Step 2: Download the VCF Installer OVA Appliance
Login to Broadcom support portal and download VCF Installer 9.0.1.0 build 24962180.
https://support.broadcom.com/group/ecx/productfiles?displayGroup=VMware%20Cloud%20Foundation%209&release=9.0.1.0&os=&servicePk=534266&language=EN&groupId=534924&viewGroup=true

Step 3: Deploy the VCF Installer OVA appliance
In my home lab, I will be deploying VCF Installer appliance directly on my physical ESXi host, outside the 3 nested ESXi hosts that will form the MGMT domain.
In the navigation pane, select Host, and click Create/Register VM. On the Select creation type dialog box, select Deploy a virtual machine from an OVF or OVA file and click Next.

Enter a name for the virtual machine, browse to the VCF installer OVA file that you downloaded from the Broadcom Support Portal in step 2.

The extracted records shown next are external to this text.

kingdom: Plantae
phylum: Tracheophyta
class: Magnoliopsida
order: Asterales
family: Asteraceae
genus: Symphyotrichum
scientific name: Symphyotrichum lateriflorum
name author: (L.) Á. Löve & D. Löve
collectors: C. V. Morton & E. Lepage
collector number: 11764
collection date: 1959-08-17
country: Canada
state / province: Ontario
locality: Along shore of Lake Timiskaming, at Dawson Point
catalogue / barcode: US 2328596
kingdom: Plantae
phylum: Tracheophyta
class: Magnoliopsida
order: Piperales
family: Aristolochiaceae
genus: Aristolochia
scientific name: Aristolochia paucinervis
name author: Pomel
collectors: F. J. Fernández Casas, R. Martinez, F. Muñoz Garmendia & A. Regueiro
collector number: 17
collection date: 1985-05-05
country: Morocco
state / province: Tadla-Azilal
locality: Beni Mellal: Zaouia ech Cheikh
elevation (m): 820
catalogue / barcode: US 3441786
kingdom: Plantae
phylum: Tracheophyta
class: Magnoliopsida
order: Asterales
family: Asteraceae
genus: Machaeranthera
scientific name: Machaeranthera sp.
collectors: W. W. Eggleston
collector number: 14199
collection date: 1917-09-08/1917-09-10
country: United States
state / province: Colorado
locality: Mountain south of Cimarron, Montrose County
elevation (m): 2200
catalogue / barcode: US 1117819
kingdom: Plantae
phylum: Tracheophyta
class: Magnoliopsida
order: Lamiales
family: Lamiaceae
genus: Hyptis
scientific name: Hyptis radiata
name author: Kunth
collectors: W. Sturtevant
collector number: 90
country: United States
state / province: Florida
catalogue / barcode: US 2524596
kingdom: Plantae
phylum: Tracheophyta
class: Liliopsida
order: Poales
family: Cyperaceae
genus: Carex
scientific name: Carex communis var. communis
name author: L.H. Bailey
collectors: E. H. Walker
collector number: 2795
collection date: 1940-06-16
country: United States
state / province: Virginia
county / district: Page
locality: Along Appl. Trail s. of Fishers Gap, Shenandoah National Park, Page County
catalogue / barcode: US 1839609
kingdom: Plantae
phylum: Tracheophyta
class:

On the Select Storage page, select a datastore and click Next.

Read and accept the license agreement and click Next.

Select the network portgroup for the VCF installer appliance.
The VCF Installer appliance should be deployed on a network that can access the ESX hosts, VM management network, and all required external services, such as DNS and NTP that you plan to use for the deployment.

Enter a password for root & admin@local accounts, in addition to the FQDN of the VCF installer and IP address, subnet mask, gateway, NTP/DNS servers and domain name.
Note that the root user password must be a minimum of 15 characters and include at least one uppercase, one lowercase, one digit, and one special character.

Review the virtual machine configuration and click Finish.

Step 4: Verify reachability from the VCF Installer to ESX Hosts & NTP/DNS Services
SSH to the VCF Installer appliance and login using vcf account and the password selected during installation.

The deployment is completed successfully and you should be able to log in to the VCF Installer appliance administration interface https://<VCF-Installer-IP or FQDN> using admin@local account.


VCF 9.0.1 Considerations for vSAN ESA & 10GB Checks for Lab/POC environments
Thanks to William Lam for his amazing post detailing the considerations and enhancements in VCF 9.0.1 to bypass vSAN ESA HCL & Host Commission 10GbE NIC Check.
Accordingly, and as I do NOT have compatible vSAN ESA hardware and I am using 1 GB NICs for the ESX hosts instead of 10GB NICs, the below Day0 workarounds will have to be applied on the VCF installer. Unlike VCF 9.0.1 prior releases, users no longer need to craft custom vSAN ESA JSON files or mess around with installing community VIBs on their ESX hosts.
To disable vSAN ESA compatibility check and 10GB NICs validation, SSH to the VCF installer appliance using vcf account, then switch to root (su) and run the below commands:
echo “vsan.esa.sddc.managed.disk.claim=true” >> /etc/vmware/vcf/domainmanager/application-prod.properties
echo “enable.speed.of.physical.nics.validation=false” >> /etc/vmware/vcf/domainmanager/application.properties
echo ‘y’ | /opt/vmware/vcf/operationsmanager/scripts/cli/sddcmanager_restart_services.sh

The deployment and tweaking of the VCF installer has been completed successfully.